Es puro sentido común, y lo están diciendo también miles, quizás millones, de cubanos. Necesitamos en Cuba, además, una reforma política profunda que traiga apertura democrática.
El viejo Lenin, como pensador y como líder político, ese del que ya casi nadie se acuerda, dejó dicho en una frase sucinta algo que es muy fácil de comprender y devela el sentido de muchas cosas: “La política es la expresión concentrada de la economía”. Y no al revés.
Lejos de ser ámbitos paralelos y mucho menos inconexos, la esfera política —que incluye las leyes, la conformación y las funciones del aparato estatal/institucional y las políticas públicas— es una especie de destilado de los intereses de clase.

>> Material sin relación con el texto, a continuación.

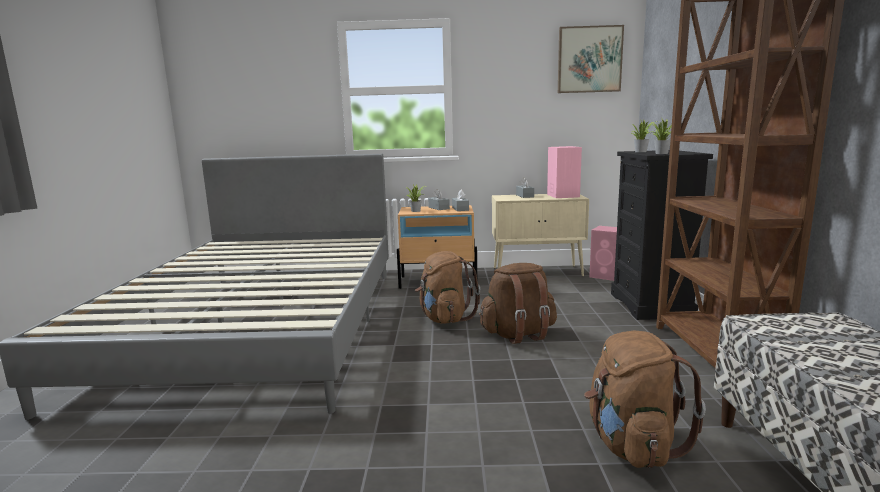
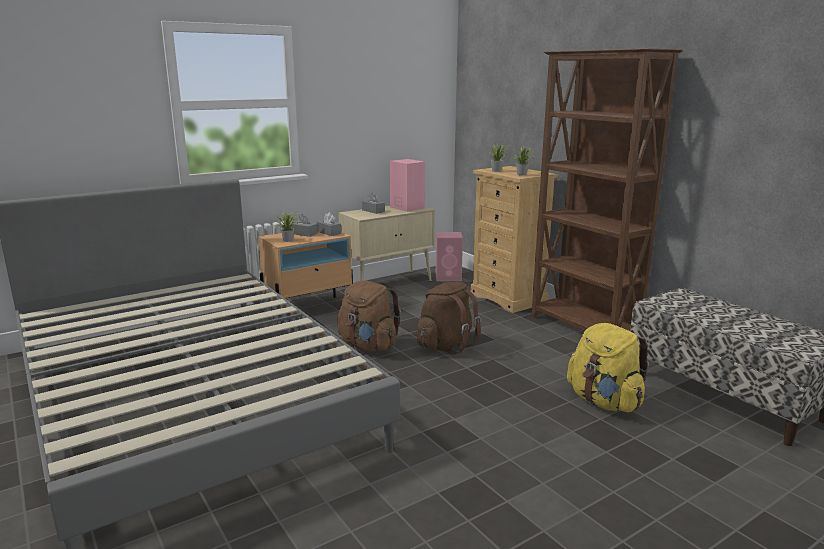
camera: 35 degrees left, 5 degrees up
(589, 59) = (417, 75): picture -> none
(632, 445) = (604, 402): brown backpack -> yellow backpack
(651, 305) = (508, 298): black dresser -> beige dresser

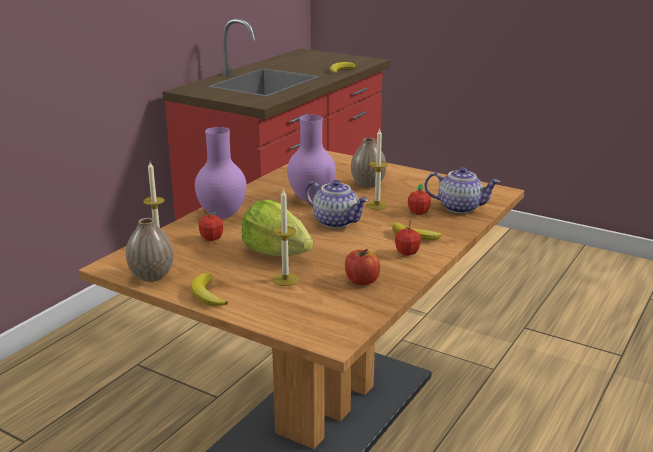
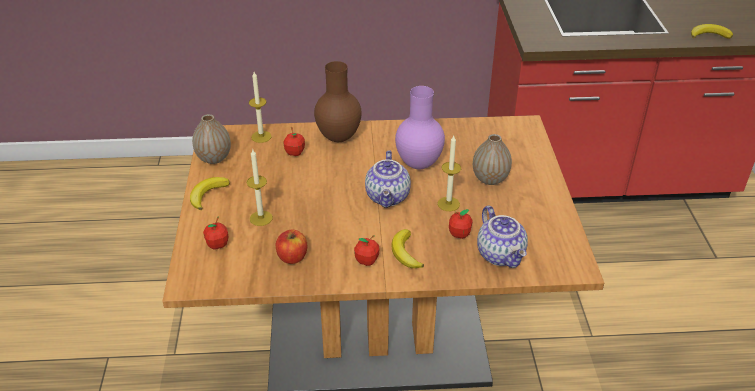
camera: 55 degrees right, 15 degrees up
(223, 215) = (339, 138): purple vase -> brown vase
(276, 252) = (301, 193): lettuce -> none
(295, 310) = (217, 245): none -> apple

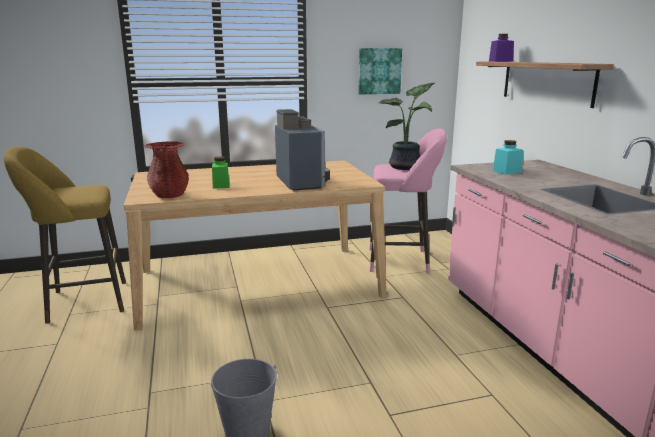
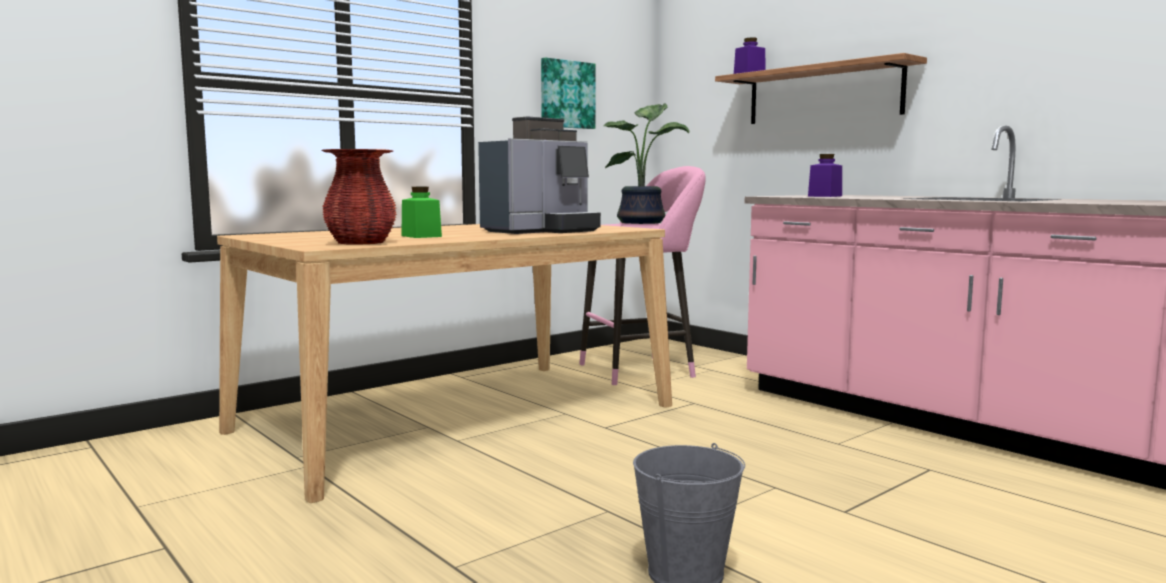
camera: 25 degrees left, 10 degrees down
(82, 302) = (142, 487): yellow stool -> none
(303, 182) = (542, 231): coffee machine -> coffee machine turned 90 degrees clockwise
(507, 171) = (825, 196): turquoise jar -> purple jar

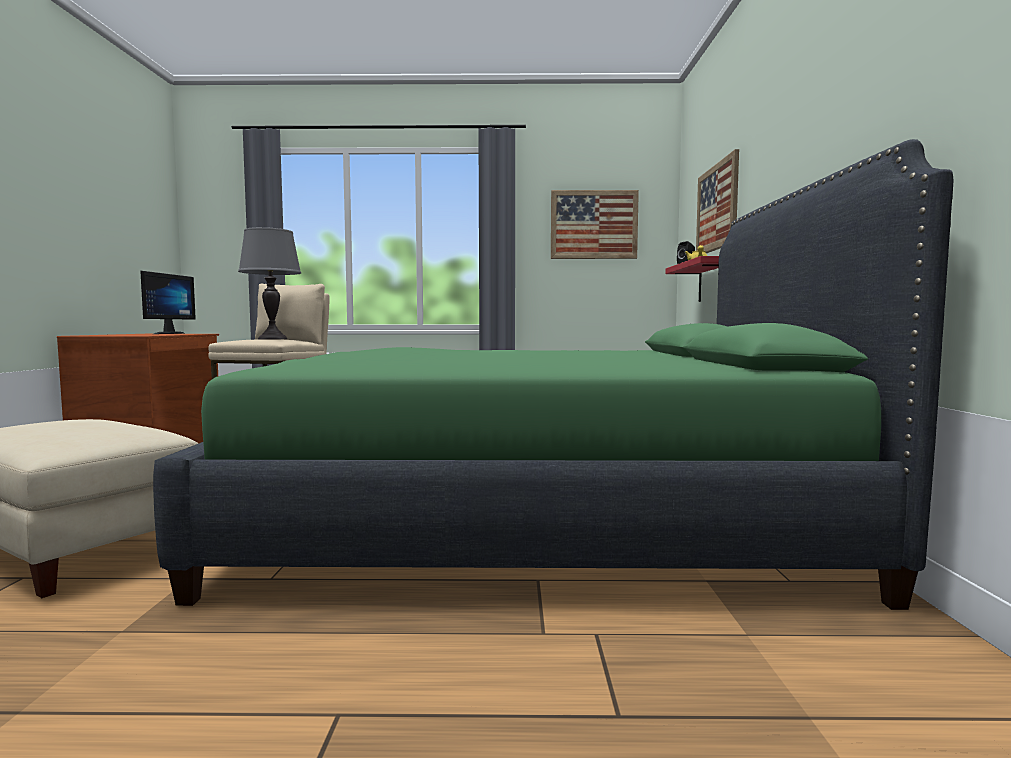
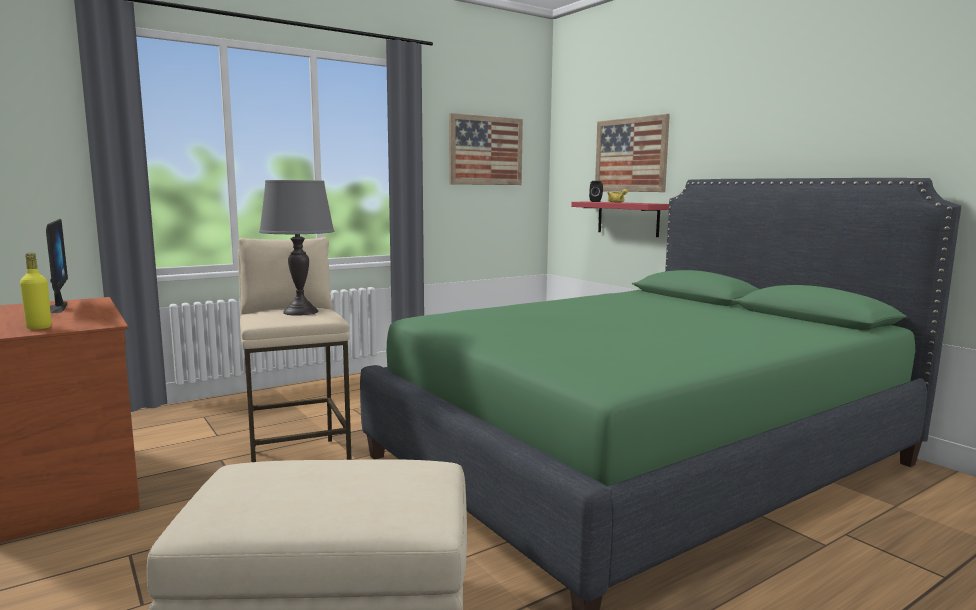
camera: 35 degrees left, 5 degrees up
(111, 335) = (39, 327): none -> yellow bottle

En Cuba, el poder económico y político ha estado acumulado en manos de una clase burocrática, privilegiada, que ha convertido su supuesta misión con tintes mesiánicos de representar los intereses del pueblo en su principal activo durante décadas.
Pero su modus vivendi ha incluido falta de transparencia, escasísima rendición de cuentas, represión del disenso por diversas vías y centralización de los recursos y las decisiones.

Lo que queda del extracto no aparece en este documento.